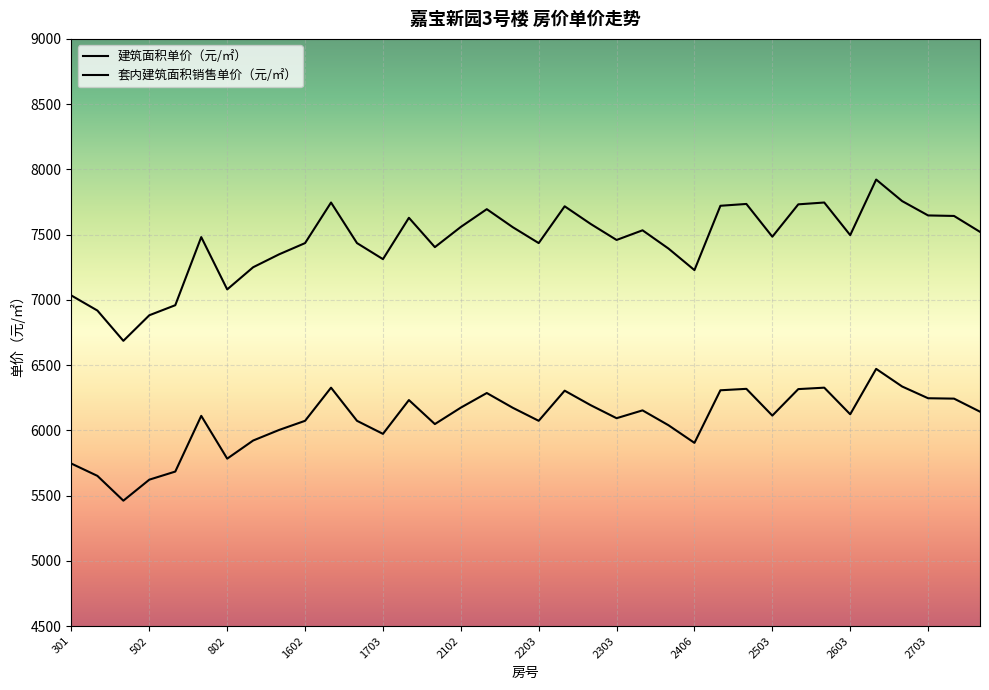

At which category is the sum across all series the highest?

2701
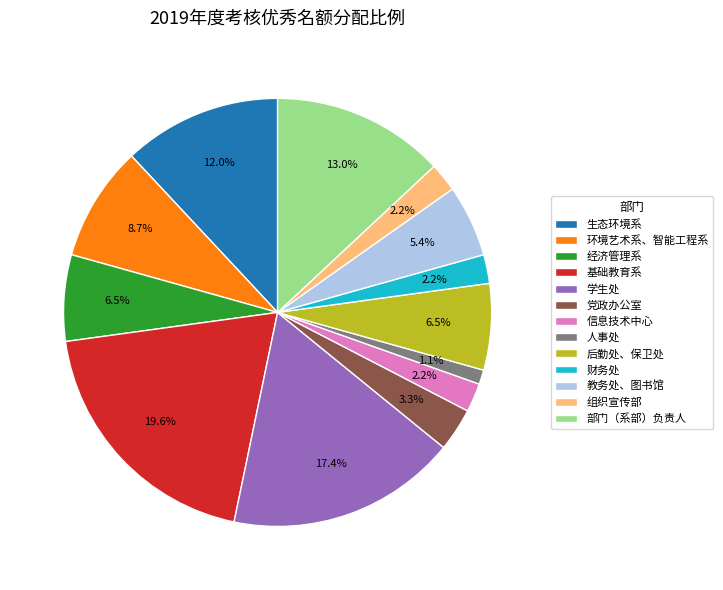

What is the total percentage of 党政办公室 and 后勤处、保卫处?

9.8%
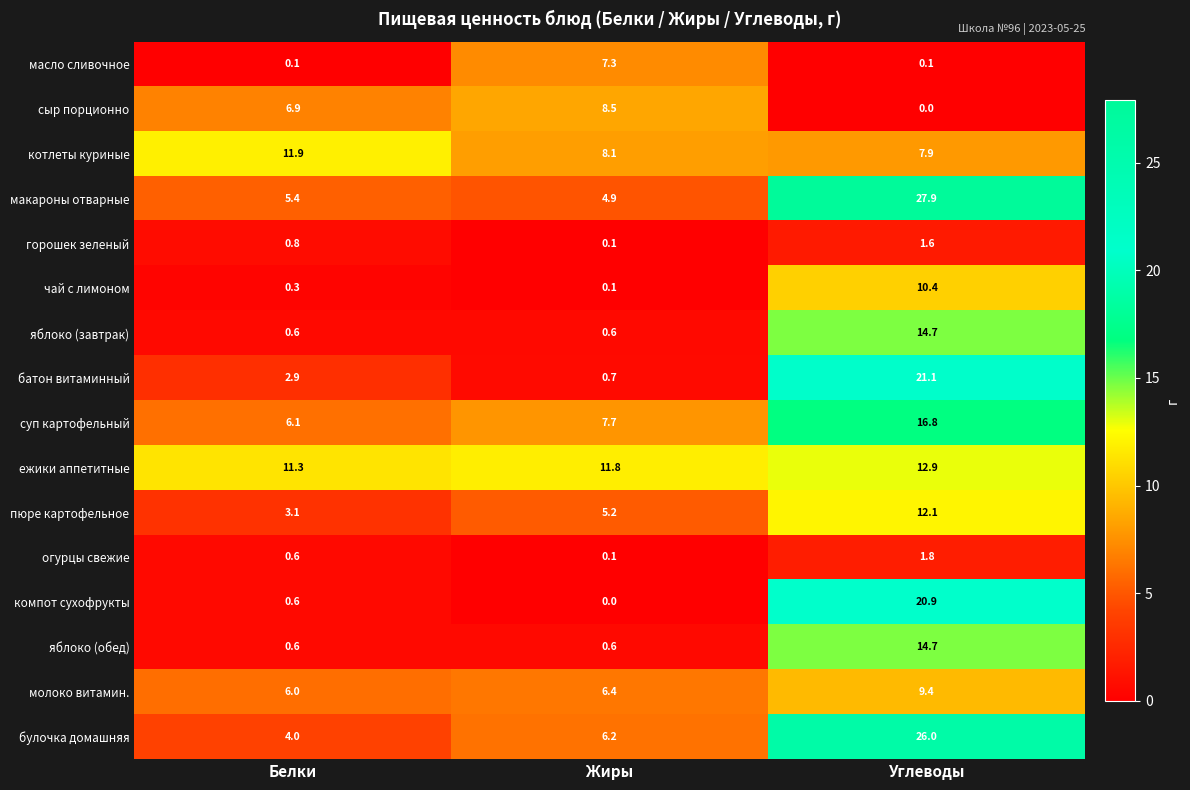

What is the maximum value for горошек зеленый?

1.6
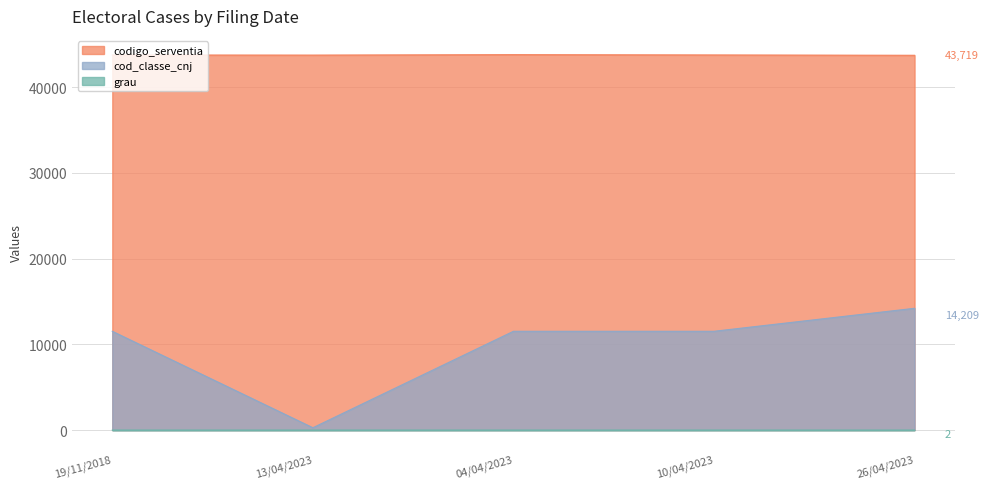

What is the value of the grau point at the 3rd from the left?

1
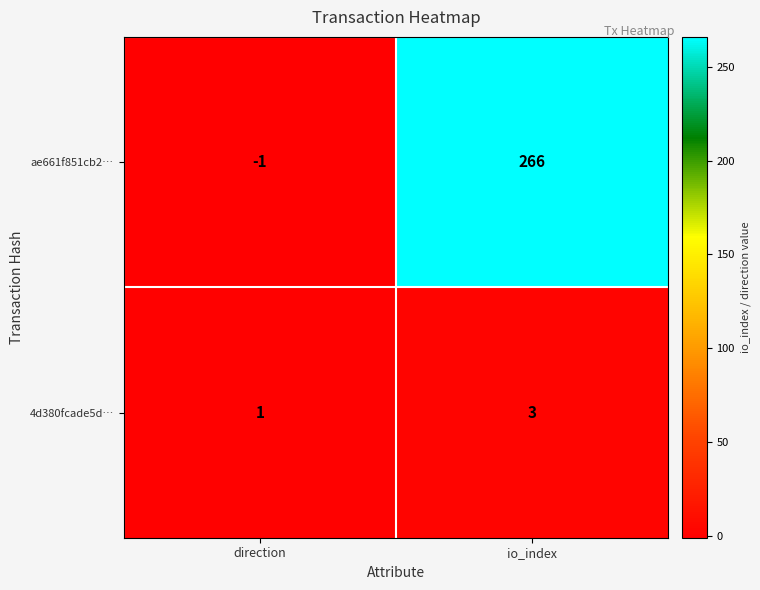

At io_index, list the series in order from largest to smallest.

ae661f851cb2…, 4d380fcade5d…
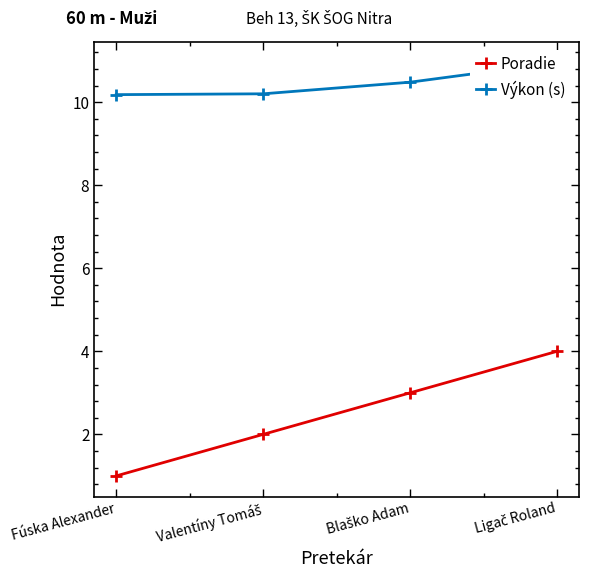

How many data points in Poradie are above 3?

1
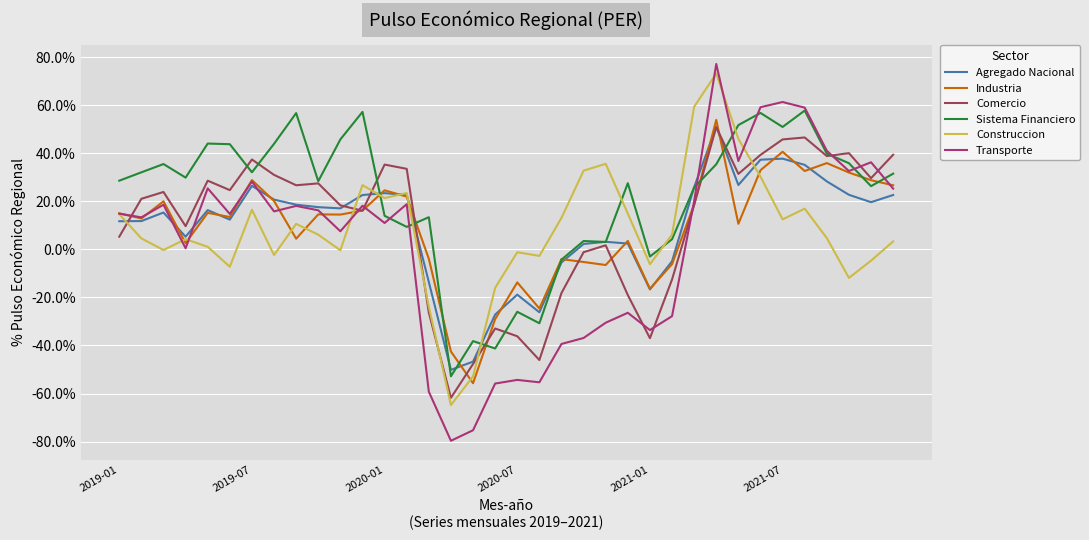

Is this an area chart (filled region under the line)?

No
******************************
#### Aim of the task:
Copy all of the data above word for word, but leave the pictures out.

#### Exercise output:
At which category is the sum across all series the highest?

2701

What is the total percentage of 党政办公室 and 后勤处、保卫处?

9.8%

What is the maximum value for горошек зеленый?

1.6

What is the value of the grau point at the 3rd from the left?

1

At io_index, list the series in order from largest to smallest.

ae661f851cb2…, 4d380fcade5d…

How many data points in Poradie are above 3?

1

Is this an area chart (filled region under the line)?

No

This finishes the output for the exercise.